Retours et innocences volés

RV2 post blog recadré

 

Celles et ceux qui ont déjà ouvert le livre 2 de Retour volé qui vient d’être publié, y ont découvert une dédicace qui n’était pas dans le livre 1 :

 

Ce livre est dédié à toutes les sportives du monde.
Des plus grandes championnes aux pratiquantes occasionnelles.
Et surtout aux plus résilientes d’entre elles, dont le rêve fut entaché par l’abus, l’exploitation et la maltraitance et qui en sont sorties encore plus fortes.

 

Ce n’est ni un oubli dans le livre 1, ni une lubie soudaine.

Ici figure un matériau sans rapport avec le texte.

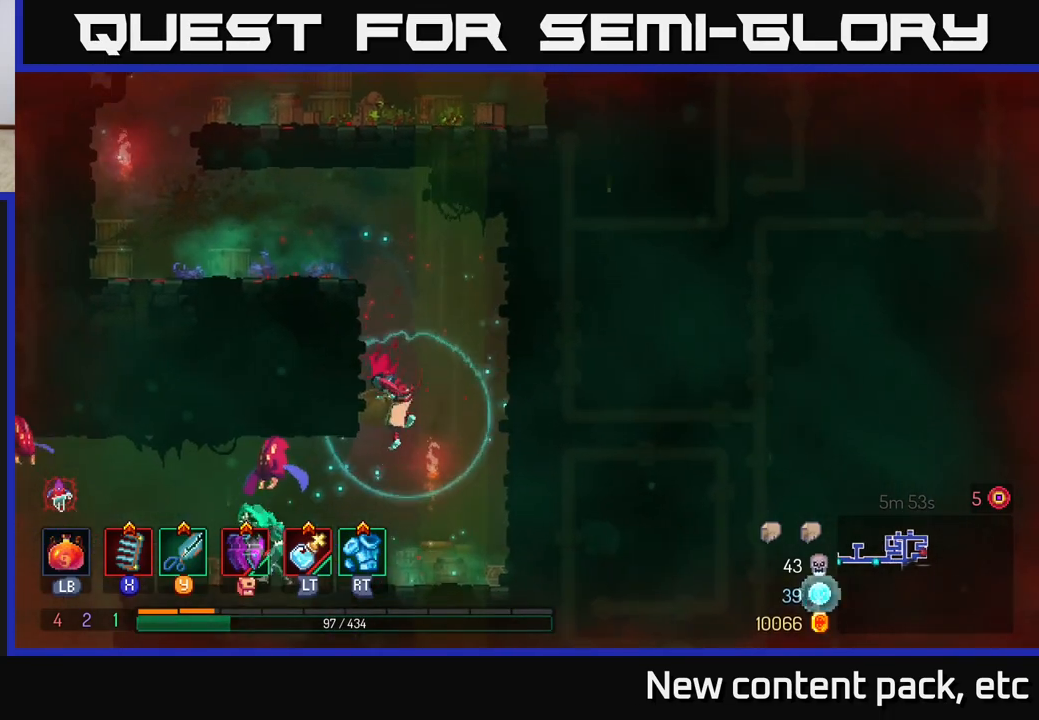
{"buttons": [], "left_stick": "center", "right_stick": "center", "events": [[17, "X", "up"], [83, "X", "down"], [133, "X", "up"], [250, "left_stick", "center"]]}
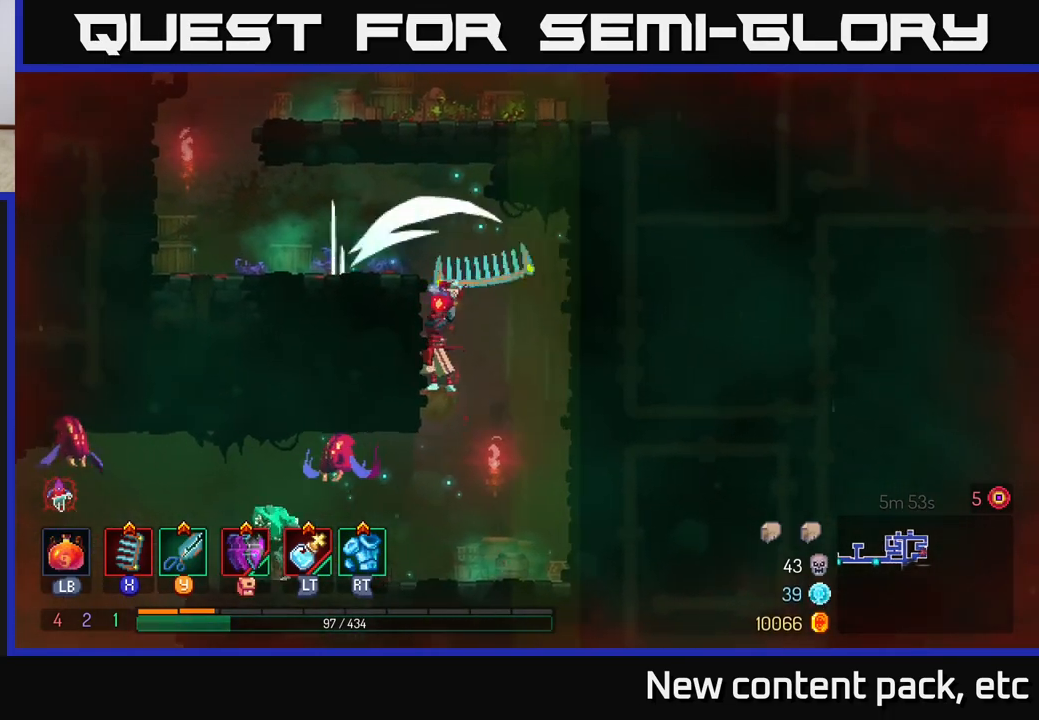
{"buttons": [], "left_stick": "down", "right_stick": "center", "events": [[483, "left_stick", "down"]]}
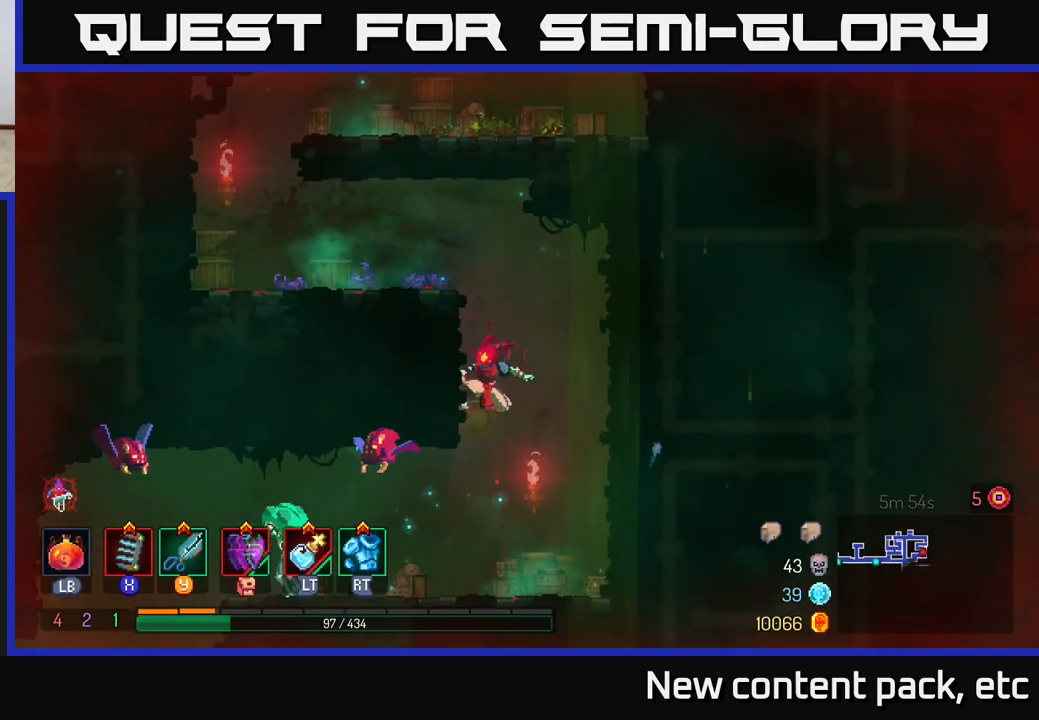
{"buttons": ["X"], "left_stick": "left", "right_stick": "center", "events": [[33, "A", "down"], [133, "A", "up"], [183, "left_stick", "center"], [317, "left_stick", "left"], [467, "X", "down"]]}
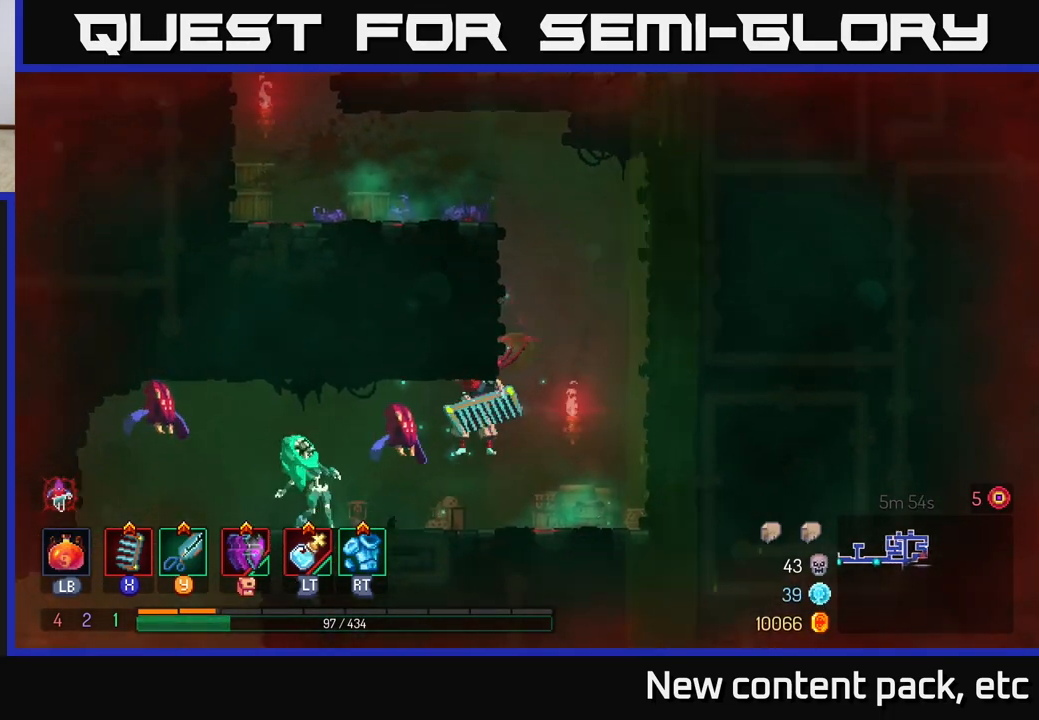
{"buttons": [], "left_stick": "left", "right_stick": "center", "events": [[50, "X", "up"]]}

Lorsque le témoignage de Sarah Abitbol a été rendu public avec la sortie de son livre Un si long silence en février 2020, je mettais la dernière touche au livre 2 de Retour volé. Le livre 1 était sorti depuis des mois et je n’avais évidemment pas la moindre idée de l’orage qui allait s’abattre sur le patinage artistique. Et le sport.
En tant que journaliste, j’ai suivi toute la carrière internationale de Sarah Abitbol, individuelle d’abord puis en couple avec Stéphane Bernadis. Et jamais je n’ai soupçonné ce qui se passait dans les coulisses. L’écouter dévoiler son calvaire m’a donné envie de pleurer. Les témoignages qui ont suivi, de toutes ses jeunes filles dont ceux qui étaient supposés les aider à réaliser leurs rêves ont abusé de l’innocence, m’ont atterrée.
Des vingt années durant lesquelles j’ai couvert le patinage en tant que journaliste, j’ai entendu des patineuses (et des patineurs) se plaindre de la dureté quasi cruelle de certains entraîneurs. Certains cadres étaient soupçonnés d’être un peu trop proches de leurs athlètes nettement plus jeunes qu’eux…
Cette cascade de révélations, qui ne concernent pas que le patinage -discipline pratiquée par le personnage central d’Arcadia ma première série de fictions jeunesse– m’a révoltée, dégoûtée, atterrée.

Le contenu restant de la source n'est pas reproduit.